# Analog field sensors. Shielded field cables?



## Breakfasteatre (Sep 8, 2009)

Gentlemen,

I have several analog field sensors. temperature, pressure, etc.

I have shielded twisted pair cable to a local JB and the sensors were supplied, not by the manufacturer of the sensor, but by the customer, with a standard, 4 wire sensor cable, non shielded.

We are still a couple weeks away from powering up, and Im wondering if the sensor cable should be shielded as well.

what has been your experience? 

the sensors themselves have a m12 female connector on the sensor body


----------



## gpop (May 14, 2018)

Ive never had a problem with that type of set up


----------



## JRaef (Mar 23, 2009)

It depends a lot on the environment, as in the presence or absence of other interference producing equipment or wiring. For example if you have any VFDs, electronic ballasts, UPS systems, PCs or anything with power supplies near the instrument wiring, those devices produce EMI/RFI that will affect unshielded cables and if you have 480V cable near by, you can get induced voltages. But if you can keep your wiring away from those things, you can be perfectly fine.


Until someone later on mounts something next to it...


----------



## glen1971 (Oct 10, 2012)

Ensure that you terminate the shields on your wires and cables properly and that is about all you can do.. If it doesn't work right, you should be able to eliminate from the junction box back to the source..


----------



## MDShunk (Jan 7, 2007)

I exclusively use standard M12 cables for the final few feet to analog sensors of every sort, in proximity to VFD's and VFD controlled motors with zero ill effects. These are going to analog input cards of every vintage from 1990 to 2018. Matter of fact, when you construct Rosemount and Anderson-Negele sensor part numbers to include an M12 connector on the instrument, they supply an unshielded M12 cable.
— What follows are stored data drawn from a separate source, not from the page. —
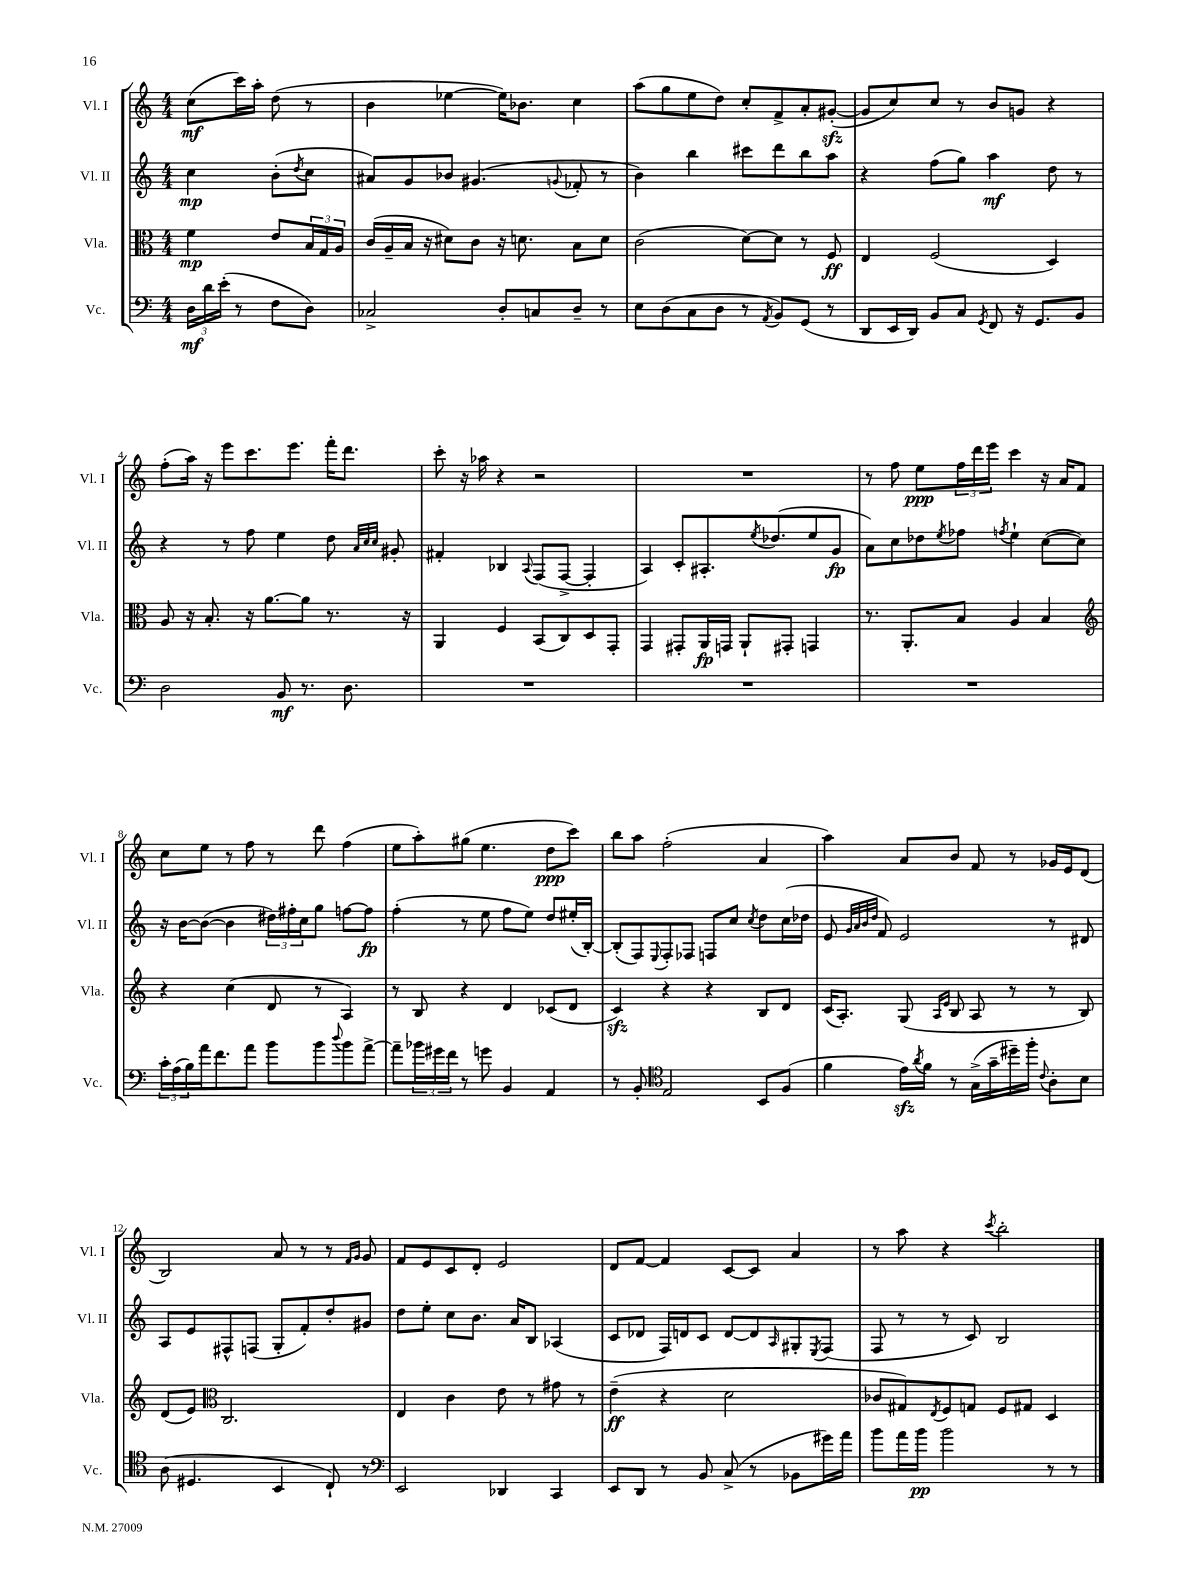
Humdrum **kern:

**kern	**kern	**kern	**kern
*staff4	*staff3	*staff2	*staff1
*clefF4	*clefC3	*clefG2	*clefG2
*k[]	*k[]	*k[]	*k[]
*M4/4	*M4/4	*M4/4	*M4/4
24D	4f	4cc	(8cc
24d	.	.	.
(24e'	.	.	.
8r	.	.	16ccc)
.	.	.	16aa'
8F	8e	(8b'	(8dd
.	.	8qdd	.
8D)	24B	8cc	8r
.	24G	.	.
.	24A	.	.
=	=	=	=
2C-^	(16c	8a#)	4b
.	16A~	.	.
.	16B	8g	.
.	16r	.	.
.	8d#)	8b-	[4ee-
.	8c	(4.g#	.
8D'	16r	.	16ee-])
.	8.d	.	8.b-
8C	.	.	.
.	.	8qqg	.
8D~	8B	8f-'	4cc
8r	8d	8r	.
=	=	=	=
8E	(2c	4b)	(8aa
(8D	.	.	8gg
8C	.	4bb	8ee
8D	.	.	8dd)
8r	[8d)	8ccc#	8cc'
8qAA	.	.	.
8BB)	8d]	8ddd	8f^
(8GG	8r	8bb	8a'
8r	8F	8aa	([8g#'
=	=	=	=
8DD	4E	4r	8g#]
16EE	.	.	8cc)
16DD)	.	.	.
8BB	(2F	(8ff	8cc
8C	.	8gg)	8r
8qGG	.	.	.
8FF	.	4aa	8b
16r	.	.	8g
8.GG	.	.	.
.	4D)	8dd	4r
8BB	.	8r	.
=	=	=	=
2D	8A	4r	(8ff'
.	16r	.	16aa)
.	8.B'	.	16r
.	.	8r	8eee
.	16r	8ff	8.ccc
.	[8.a	.	.
8BB	.	4ee	.
.	.	.	8.eee
8.r	8a]	.	.
.	8.r	8dd	16fff'
8.D	.	.	8.ddd
.	.	32qqa	.
.	.	32qqcc	.
.	.	32qqcc	.
.	.	8g#'	.
.	16r	.	.
=	=	=	=
1r	4AA	4f#'	8ccc'
.	.	.	16r
.	.	.	16aa-
.	4F	4B-	4r
.	.	8qqA	.
.	(8BB	(8F	2r
.	8C)	[8F^	.
.	8D	4F']	.
.	8GG'	.	.
=	=	=	=
1r	4GG	4A)	1r
.	8GG#'	8c'	.
.	16AA	8.A#'	.
.	16GG	.	.
.	8AA`	.	.
.	.	8qee	.
.	.	(8.dd-	.
.	8GG#'	.	.
.	4GG	8ee	.
.	.	8g	.
=	=	=	=
1r	8.r	8a)	8r
.	.	8cc	8ff
.	8.AA'	.	.
.	.	8dd-	8ee
.	.	8qee	.
.	8B	8ff-	24ff
.	.	.	24ddd
.	.	.	24eee
.	.	8qff	.
.	4A	4ee`	4ccc
.	4B	([8cc	16r
.	.	.	16a
.	.	8cc])	8f
=	=	=	=
*	*clefG2	*	*
24c'	4r	16r	8cc
(24A	.	.	.
.	.	[16b	.
24B)	.	.	.
16a	.	(8b_	8ee
8.f	.	.	.
.	(4cc	4b]	8r
8a	.	.	8ff
8b	8d	24dd#)	8r
.	.	24ff#'	.
.	.	24cc	.
8b	8r	8gg	8ddd
8qqdd	.	.	.
8b	4A)	[8ff	(4ff
[8a^	.	8ff]	.
=	=	=	=
8a~]	8r	(4ff'	8ee
24b-	8B	.	8aa')
24g#	.	.	.
24f	.	.	.
8r	4r	8r	(8gg#
8g	.	8ee	4.ee
4BB	4d	8ff	.
.	.	8ee)	.
4AA	(8c-	8dd	8dd
.	8d	(16ee#'	8ccc)
.	.	[16B')	.
=	=	=	=
8r	4c)	(8B']	8bb
8BB'	.	8F)	8aa
*clefC4	*	*	*
.	.	8qqE	.
2E	4r	8F'	(2ff'
.	.	8F-	.
.	4r	8F	.
.	.	8cc	.
.	.	8qcc	.
8BB	8B	8dd	4a
(8F	8d	(16cc	.
.	.	16dd-	.
=	=	=	=
4f	(16c	8e	4aa)
.	8.A')	.	.
.	.	32qqg	.
.	.	32qqa	.
.	.	32qqb	.
.	.	32qqdd	.
.	.	8f)	.
16e)	(8G	2e	8a
8qa	.	.	.
16f	.	.	.
.	16qqA	.	.
.	16qqe	.	.
8r	8B	.	8b
(16G^	8A	.	8f
16g~	.	.	.
16dd#~)	8r	.	8r
16ff'	.	.	.
8qqc	.	.	.
8A'	8r	8r	16g-
.	.	.	16e
8B	8B)	8d#	(8d
=	=	=	=
(8A	(8d	8A	2B)
4.D#	8e)	8e	.
*	*clefC3	*	*
.	2.C	8F#^^	.
.	.	(8F	.
4BB	.	8G'	8a
.	.	8f')	8r
8C`)	.	8dd'	8r
.	.	.	16qqf
.	.	.	16qqg
8r	.	8g#	8g
=	=	=	=
*clefF4	*	*	*
2EE	4E	8dd	8f
.	.	8ee'	8e
.	4c	8cc	8c
.	.	8.b	8d'
4DD-	8e	.	2e
.	.	16a	.
.	8r	8B	.
4CC	8g#	(4A-	.
.	8r	.	.
=	=	=	=
8EE	(4e~	8c	8d
8DD	.	8d-	[8f
8r	4r	16F)	4f]
.	.	16d	.
8BB	.	8c	.
(8C^	2d	[8d	[8c
8r	.	8d]	8c]
.	.	16qqA	.
8BB-	.	8G#'	4a
.	.	8qE	.
16g#)	.	(8F	.
16a	.	.	.
=	=	=	=
8b	8c-	8F	8r
16a	8G#)	8r	8aa
16b	.	.	.
.	8qE	.	.
2b	8F	8r	4r
.	8G	8c)	.
.	.	.	8qccc
.	8F	2B	2bb'
.	8G#	.	.
8r	4D	.	.
8r	.	.	.
==	==	==	==
*-	*-	*-	*-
I really only deal with 4-20 and Hart, but I'm not sure what you're dealing with.


----------



## splatz (May 23, 2015)

In my experience knock on wood the 4-20ma sensors have been immune to interference as the literature promises. 

Also IME twisted pair has been pretty resistant to interference, either factory made twisted cable, or adding the twist in the field. 

Interference is occasionally a problem, but imagined interference problems are much more common than real ones.


----------



## gpop (May 14, 2018)

I would suggest you use something like silicon gel on the connector before plugging it in as 24vdc when damp likes to corrode the pins.


----------